:: TEXT SEGMENT ::
[Start of Attachment]
The San Francisco Police Department's Special Victims Unit at the Hall of Justice.

Kelly O’Connor had just finished working a double shift at Foreign Cinema on Mission Street when she walked a block over to Doc’s Clock for a nightcap.

It was late June, 2018, the Sunday of Pride weekend, and O’Connor didn’t stay long — it was approaching 11 p.m. and she was tired. She chatted a bit with the bartender and some regulars, drank a beer, and then decided to check on her car.

The 25-year-old made her way to the vehicle, parked on 22nd and Fair Oaks. But as she neared Guerrero and 22nd, everything went dark. “The last thing I remember is having my keys in my hand,” she said.

O’Connor woke up early the next morning in the back seat of her car. Her dress was backward, her underwear was missing, and there was a massive bump on the back of her head. “I couldn’t figure out what was going on,” she said.  

But O’Connor’s problems were just beginning. Her case, she said, was not taken seriously — even after pledges from the San Francisco Police Department a year ago.

“What I know we can do better on is how we interact with those survivors … what information we provide, how timely we do it, how we respond to questions or concerns and how we deliver the message,” said then-Commander Greg McEachern.

Those pledges were made in April 2018 after more than a dozen survivors of sexual assault testified at a Board of Supervisors hearing that the SFPD habitually underserved rape survivors — questioning their integrity, asking them to take responsibility for the assaults, and failing to pursue key evidence.

Nearly a year later, little appears to have changed, according to interviews with survivors, advocates, and City Hall sources. The SFPD’s Special Victims Unit, they contend, continues to treat vulnerable survivors with skepticism, aloofness, and neglect.  

After a series of legal ultimatums, that frustration boiled over when survivors sued the SFPD and city May 7. They charge it has, for years, failed to follow state law requiring the expedient delivery of crucial documents to domestic violence and sexual assault survivors, documents that would enable them to file restraining orders.   

We had a hearing and the department said they were going to make changes and they didn’t,” said Carolina Morales, a legislative aide to Supervisor Hillary Ronen. Ronen called the hearing more than a year ago, and pushed to establish an office to bring greater scrutiny to the deficiencies in law enforcement’s response.

“They were going to make changes and make policy,” Morales continued. “And yet, we’re here a year later, and we’re in the same place.”

That place can be devastating for women who have experienced the trauma of sexual violence.

When O’Connor woke up on June 25 of last year, she said, she was completely disoriented. Nonetheless, she managed to walk to the urgent care on 22nd and Valencia Streets and told the front desk that she believed she had been sexually assaulted. The employees there, she said, told her to go to San Francisco General Hospital. She worried about the cost of an ambulance, so she asked the front desk attendant to call the police, who could drive her there.

After 45 minutes, the police didn’t arrive. Finally, a friend picked O’Connor up and drove her to the hospital. Once there, she waited five hours for two police officers to arrive as hospital staff performed a rape exam. While she waited, she tried to remember what had happened to her.
[End of Attachment]
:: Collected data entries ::
[Start of Attachment]
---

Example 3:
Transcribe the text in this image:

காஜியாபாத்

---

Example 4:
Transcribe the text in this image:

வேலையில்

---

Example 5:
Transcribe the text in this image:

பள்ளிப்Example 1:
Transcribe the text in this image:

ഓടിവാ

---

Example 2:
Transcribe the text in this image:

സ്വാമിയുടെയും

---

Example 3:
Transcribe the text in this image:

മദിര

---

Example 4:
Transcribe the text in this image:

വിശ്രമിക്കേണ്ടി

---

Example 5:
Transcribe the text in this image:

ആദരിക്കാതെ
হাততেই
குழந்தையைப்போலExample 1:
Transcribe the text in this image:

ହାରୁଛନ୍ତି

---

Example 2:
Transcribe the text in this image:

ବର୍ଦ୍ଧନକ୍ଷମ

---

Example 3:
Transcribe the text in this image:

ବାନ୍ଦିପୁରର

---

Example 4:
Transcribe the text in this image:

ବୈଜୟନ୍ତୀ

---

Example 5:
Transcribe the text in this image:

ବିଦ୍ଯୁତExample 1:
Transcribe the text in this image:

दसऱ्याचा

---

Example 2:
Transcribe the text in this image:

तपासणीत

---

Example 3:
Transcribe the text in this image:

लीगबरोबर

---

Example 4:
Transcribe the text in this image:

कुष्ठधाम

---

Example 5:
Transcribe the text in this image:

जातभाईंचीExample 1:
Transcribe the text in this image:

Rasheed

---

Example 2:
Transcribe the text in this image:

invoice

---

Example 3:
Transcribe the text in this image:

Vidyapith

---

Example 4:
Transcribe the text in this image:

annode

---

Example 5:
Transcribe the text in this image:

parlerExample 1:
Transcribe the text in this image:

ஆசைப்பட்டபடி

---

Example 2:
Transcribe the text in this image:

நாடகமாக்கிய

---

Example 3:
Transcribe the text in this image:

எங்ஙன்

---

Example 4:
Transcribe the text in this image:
[End of Attachment]
:: WHAT YOU NEED TO DO ::
(a) Answer these questions using the report on the SFPD's Special Victims Unit.
(i) Where had O'Connor worked a double shift before going to Doc's Clock?
(ii) On what date did survivors sue the SFPD and the city?
(iii) How long did O'Connor wait at the hospital for police officers to arrive?
(b) From the report on the SFPD's Special Victims Unit, return the passage starting at "But O’Connor’s problems" and ending at "then-Commander Greg McEachern.".

:: ANSWERS FOR THIS EXERCISE ::
(a)
(i) Foreign Cinema on Mission Street
(ii) May 7
(iii) Five hours

(b)
But O’Connor’s problems were just beginning. Her case, she said, was not taken seriously — even after pledges from the San Francisco Police Department a year ago.

“What I know we can do better on is how we interact with those survivors … what information we provide, how timely we do it, how we respond to questions or concerns and how we deliver the message,” said then-Commander Greg McEachern.